> What to do:
• A. According to the passage on Antonino Calderone, on what date was he arrested in Nice?
• B. Please translate this sentence from the passage on Antonino Calderone into Spanish: "Calderone proved to be a remarkably accurate witness."
• C. Write the next part of the passage on Antonino Calderone, picking up after its last sentence.

> Source text:
# # # #

Antonino Calderone, narrating his initiation ritual in Catania in 1962, recalls that he was surprised to see at the gathering people he knew and he never suspected were in the Mafia, and not to see people he thought were in the organization.[1] Despite being from a historical Mafia family and the brother of the boss of the Mafia in Catania, Calderone was not aware of what was going on.
Antonino Calderone became the underboss of the Catania Mafia family. On September 30, 1978, his brother and boss of the Catania Mafia, Giuseppe Calderone, was killed by his former close friend and protégé Nitto Santapaola. Santapaola had forged an alliance with the Corleonesi and took over the command of the Catania Mafia Family.
Calderone was more and more marginalized and decided to leave Catania in 1983 fearing for his life. With his wife and three children he moved to Nice in France, where he ran a Laundromat. On May 9, 1986, he was arrested in Nice.
[edit] Pentito
While he was in the Nice prison, Calderone became convinced that he was about to be killed by other Sicilian inmates. Suddenly, he began screaming for a prison guard and demanded to see the head of the prison. He said he wanted to talk to judge Giovanni Falcone. Calderone was moved to an insane asylum for his own protection.
On April 9, 1987, Falcone – together with French prosecutor Michel Debaq sat face to face with Calderone in a Marseille prison. After an initial refusal to talk, Calderone suddenly said, "I know a lot about the Mafia, because I am a member of it."[2] Once he started, Calderone talked for almost a year.
Falcone flew once a week to Marseille, taking some 1,000 pages of deposition from Calderone. Calderone proved to be a remarkably accurate witness. More than 800 details were checked. On March 19, 1988, Falcone issued 160 arrest warrants on the basis of the testimony of Antonino Calderone.
[edit] Mafia in Catania
While previous pentiti had all been from Palermo, Calderone described the grip of Cosa Nostra on Catania, the main city and industrial centre on Sicily's east coast. He testified about the relationship between the Mafia and the four Cavalieri del Lavoro (Knights of Labour)[3] of Catania: the construction entrepreneurs Carmelo Costanzo, Francesco Finocchiaro, Mario Rendo and Gaetano Graci – who needed the mafiosi for protection. Construction sites of rival companies were bombed and at least one rival of Costanzo was assassinated.[4]
Calderone also talked about the links of Cosa Nostra with law enforcement, freemasonry, judges and politicians in Catania and the Italian government. "We in Catania, when we had a problem with the judiciary, we would turn to the local Masonic head. We knew that many magistrates were lodge members and that, thanks to the local chief, we could even interfere with ongoing criminal proceedings," Calderone said.

# # # #

Dataset items
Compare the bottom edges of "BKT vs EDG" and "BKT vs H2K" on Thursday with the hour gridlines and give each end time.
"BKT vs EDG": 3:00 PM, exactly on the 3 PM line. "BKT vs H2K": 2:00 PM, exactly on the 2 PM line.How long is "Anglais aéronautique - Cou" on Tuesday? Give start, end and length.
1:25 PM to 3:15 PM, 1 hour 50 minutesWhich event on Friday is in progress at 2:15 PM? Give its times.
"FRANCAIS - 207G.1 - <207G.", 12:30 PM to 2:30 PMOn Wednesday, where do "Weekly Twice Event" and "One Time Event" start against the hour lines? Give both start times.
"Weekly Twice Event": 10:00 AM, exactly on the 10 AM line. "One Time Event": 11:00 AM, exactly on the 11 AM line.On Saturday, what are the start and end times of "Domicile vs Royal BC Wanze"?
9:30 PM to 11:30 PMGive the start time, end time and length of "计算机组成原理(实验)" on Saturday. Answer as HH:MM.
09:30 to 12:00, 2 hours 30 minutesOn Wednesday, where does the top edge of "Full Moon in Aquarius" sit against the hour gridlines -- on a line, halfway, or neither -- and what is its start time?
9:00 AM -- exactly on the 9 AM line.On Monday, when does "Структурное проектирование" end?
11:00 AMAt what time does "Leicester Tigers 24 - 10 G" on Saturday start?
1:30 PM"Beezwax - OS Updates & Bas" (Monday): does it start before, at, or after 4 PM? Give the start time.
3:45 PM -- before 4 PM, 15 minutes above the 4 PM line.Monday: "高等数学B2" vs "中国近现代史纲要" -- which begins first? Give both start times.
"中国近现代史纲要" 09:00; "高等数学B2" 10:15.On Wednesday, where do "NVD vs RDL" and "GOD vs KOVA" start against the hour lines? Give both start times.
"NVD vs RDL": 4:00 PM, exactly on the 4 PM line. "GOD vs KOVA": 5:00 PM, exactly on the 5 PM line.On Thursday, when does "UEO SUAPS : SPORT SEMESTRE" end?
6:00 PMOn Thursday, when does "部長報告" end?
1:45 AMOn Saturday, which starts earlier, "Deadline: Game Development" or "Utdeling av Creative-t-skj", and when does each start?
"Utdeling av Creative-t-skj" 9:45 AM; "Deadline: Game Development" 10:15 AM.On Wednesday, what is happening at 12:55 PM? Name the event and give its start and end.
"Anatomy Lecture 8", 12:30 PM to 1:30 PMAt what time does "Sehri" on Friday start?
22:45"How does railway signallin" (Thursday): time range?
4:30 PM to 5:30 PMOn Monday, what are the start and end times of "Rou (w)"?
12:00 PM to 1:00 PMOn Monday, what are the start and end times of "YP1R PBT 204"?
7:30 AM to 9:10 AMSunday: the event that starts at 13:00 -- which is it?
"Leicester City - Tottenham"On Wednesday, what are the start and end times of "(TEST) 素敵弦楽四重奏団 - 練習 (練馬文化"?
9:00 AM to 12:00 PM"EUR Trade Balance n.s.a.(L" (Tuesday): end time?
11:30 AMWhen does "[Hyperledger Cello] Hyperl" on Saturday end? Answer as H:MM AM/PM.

# # # #

> The replies:
• A. May 9, 1986

• B. Calderone demostró ser un testigo notablemente preciso.

• C.
The Catanese Mafia was generally able to learn about arrest warrants before they were issued and sometimes have names crossed off the list. When they needed a false passport they turned to ‘their’ member of parliament in Rome, Giuseppe Lupis of the small Democratic Socialist Party. Lupis was one of the top vote-getters in Catania.[5]
According to Calderone the late 1970s were a turning point in the relationship between the Mafia and politics. The Mafia started to feel superior and politicians could not refuse requests for favours.[6]
[edit] Testimonies
Calderone was different from previous pentiti such as Tommaso Buscetta and Salvatore Contorno. While they expressed no regret for their crimes, Calderone seemed to suffer from genuine remorse.
As the brother of a Commission member, Calderone knew a lot about the workings of Cosa Nostra and confirmed the essential role of the Commission in the major assassinations of the 1970s and 1980s. He provided first-hand accounts of the leaders of the Corleonesi, Luciano Leggio, Totò Riina and Bernardo Provenzano. "The Corleone bosses were not educated at all, but they were cunning and diabolical," Calderone said about Riina and Provenzano. "They were both clever and ferocious, a rare combination in Cosa Nostra."[7]
One of the more bizarre anecdotes Calderone related in his memoirs was that of Riina giving a tearful eulogy at the funeral of his murdered brother, even though Riina himself had ordered the killing. Yet, Riina's admiration for Giuseppe Calderone might have been sincere: he regretted having to have him killed, just as a president of a company regrets having to lay off a valued employee during difficult economic times.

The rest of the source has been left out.